TASK PROMPT
Please give again, exactly, every line of the material from the one containing "X56722500Y-45527500D03*" to the end, including both of those lines.

DATA SUPPLIED
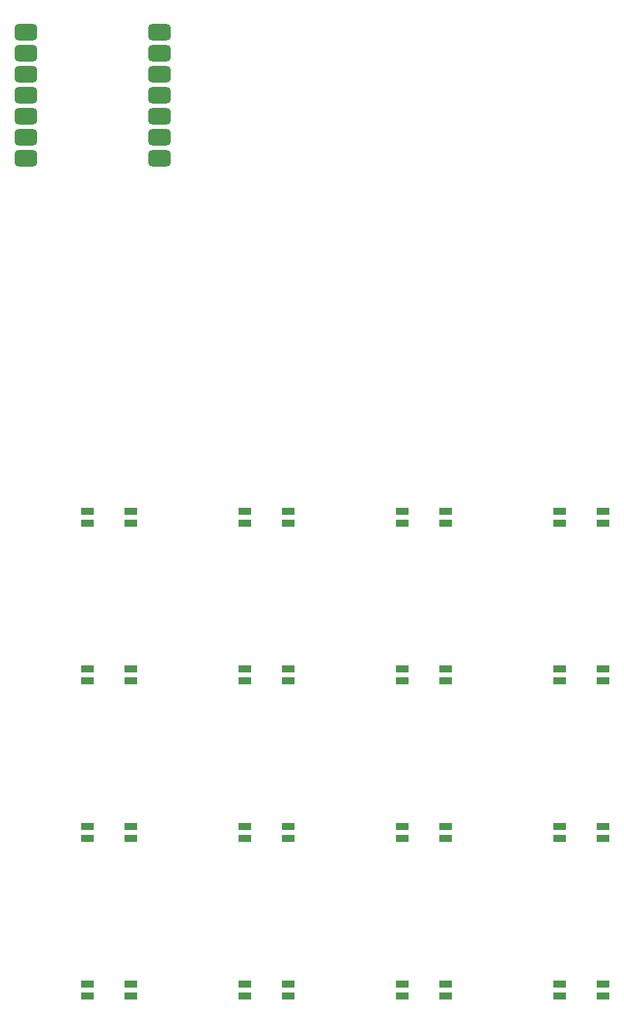
<source format=gbp>
G04 #@! TF.GenerationSoftware,KiCad,Pcbnew,8.0.6-8.0.6-0~ubuntu22.04.1*
G04 #@! TF.CreationDate,2024-10-20T22:38:44+08:00*
G04 #@! TF.ProjectId,MacroPad,4d616372-6f50-4616-942e-6b696361645f,rev?*
G04 #@! TF.SameCoordinates,Original*
G04 #@! TF.FileFunction,Paste,Bot*
G04 #@! TF.FilePolarity,Positive*
%FSLAX46Y46*%
G04 Gerber Fmt 4.6, Leading zero omitted, Abs format (unit mm)*
G04 Created by KiCad (PCBNEW 8.0.6-8.0.6-0~ubuntu22.04.1) date 2024-10-20 22:38:44*
%MOMM*%
%LPD*%
G01*
G04 APERTURE LIST*
G04 Aperture macros list*
%AMRoundRect*
0 Rectangle with rounded corners*
0 $1 Rounding radius*
0 $2 $3 $4 $5 $6 $7 $8 $9 X,Y pos of 4 corners*
0 Add a 4 corners polygon primitive as box body*
4,1,4,$2,$3,$4,$5,$6,$7,$8,$9,$2,$3,0*
0 Add four circle primitives for the rounded corners*
1,1,$1+$1,$2,$3*
1,1,$1+$1,$4,$5*
1,1,$1+$1,$6,$7*
1,1,$1+$1,$8,$9*
0 Add four rect primitives between the rounded corners*
20,1,$1+$1,$2,$3,$4,$5,0*
20,1,$1+$1,$4,$5,$6,$7,0*
20,1,$1+$1,$6,$7,$8,$9,0*
20,1,$1+$1,$8,$9,$2,$3,0*%
G04 Aperture macros list end*
%ADD10RoundRect,0.082000X-0.718000X0.328000X-0.718000X-0.328000X0.718000X-0.328000X0.718000X0.328000X0*%
%ADD11RoundRect,0.500000X0.875000X0.500000X-0.875000X0.500000X-0.875000X-0.500000X0.875000X-0.500000X0*%
G04 APERTURE END LIST*
D10*
G04 #@! TO.C,D29*
X121297500Y-88142499D03*
X121297500Y-89642499D03*
X126497500Y-89642499D03*
X126497500Y-88142499D03*
G04 #@! TD*
G04 #@! TO.C,D22*
X83197500Y-107192499D03*
X83197500Y-108692499D03*
X88397500Y-108692499D03*
X88397500Y-107192499D03*
G04 #@! TD*
G04 #@! TO.C,D30*
X121297500Y-107192499D03*
X121297500Y-108692499D03*
X126497500Y-108692499D03*
X126497500Y-107192499D03*
G04 #@! TD*
G04 #@! TO.C,D26*
X102247500Y-107192499D03*
X102247500Y-108692499D03*
X107447500Y-108692499D03*
X107447500Y-107192499D03*
G04 #@! TD*
G04 #@! TO.C,D28*
X102247500Y-145292499D03*
X102247500Y-146792499D03*
X107447500Y-146792499D03*
X107447500Y-145292499D03*
G04 #@! TD*
G04 #@! TO.C,D18*
X64147500Y-107192499D03*
X64147500Y-108692499D03*
X69347500Y-108692499D03*
X69347500Y-107192499D03*
G04 #@! TD*
G04 #@! TO.C,D19*
X64147500Y-126242499D03*
X64147500Y-127742499D03*
X69347500Y-127742499D03*
X69347500Y-126242499D03*
G04 #@! TD*
G04 #@! TO.C,D31*
X121297500Y-126242499D03*
X121297500Y-127742499D03*
X126497500Y-127742499D03*
X126497500Y-126242499D03*
G04 #@! TD*
G04 #@! TO.C,D24*
X83197500Y-145292499D03*
X83197500Y-146792499D03*
X88397500Y-146792499D03*
X88397500Y-145292499D03*
G04 #@! TD*
G04 #@! TO.C,D32*
X121297500Y-145292499D03*
X121297500Y-146792499D03*
X126497500Y-146792499D03*
X126497500Y-145292499D03*
G04 #@! TD*
G04 #@! TO.C,D23*
X83197500Y-126242499D03*
X83197500Y-127742499D03*
X88397500Y-127742499D03*
X88397500Y-126242499D03*
G04 #@! TD*
G04 #@! TO.C,D25*
X102247500Y-88142499D03*
X102247500Y-89642499D03*
X107447500Y-89642499D03*
X107447500Y-88142499D03*
G04 #@! TD*
G04 #@! TO.C,D21*
X83197500Y-88142499D03*
X83197500Y-89642499D03*
X88397500Y-89642499D03*
X88397500Y-88142499D03*
G04 #@! TD*
G04 #@! TO.C,D27*
X102247500Y-126242499D03*
X102247500Y-127742499D03*
X107447500Y-127742499D03*
X107447500Y-126242499D03*
G04 #@! TD*
G04 #@! TO.C,D17*
X64147500Y-88142499D03*
X64147500Y-89642499D03*
X69347500Y-89642499D03*
X69347500Y-88142499D03*
G04 #@! TD*
G04 #@! TO.C,D20*
X64147500Y-145292499D03*
X64147500Y-146792499D03*
X69347500Y-146792499D03*
X69347500Y-145292499D03*
G04 #@! TD*
D11*
G04 #@! TO.C,U1*
X72887500Y-30287500D03*
X72887500Y-32827500D03*
X72887500Y-35367500D03*
X72887500Y-37907500D03*
X72887500Y-40447500D03*
X72887500Y-42987500D03*
X72887500Y-45527500D03*
X56722500Y-45527500D03*
X56722500Y-42987500D03*
X56722500Y-40447500D03*
X56722500Y-37907500D03*
X56722500Y-35367500D03*
X56722500Y-32827500D03*
X56722500Y-30287500D03*
G04 #@! TD*
M02*

</source>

ANSWER
X56722500Y-45527500D03*
X56722500Y-42987500D03*
X56722500Y-40447500D03*
X56722500Y-37907500D03*
X56722500Y-35367500D03*
X56722500Y-32827500D03*
X56722500Y-30287500D03*
G04 #@! TD*
M02*

</source>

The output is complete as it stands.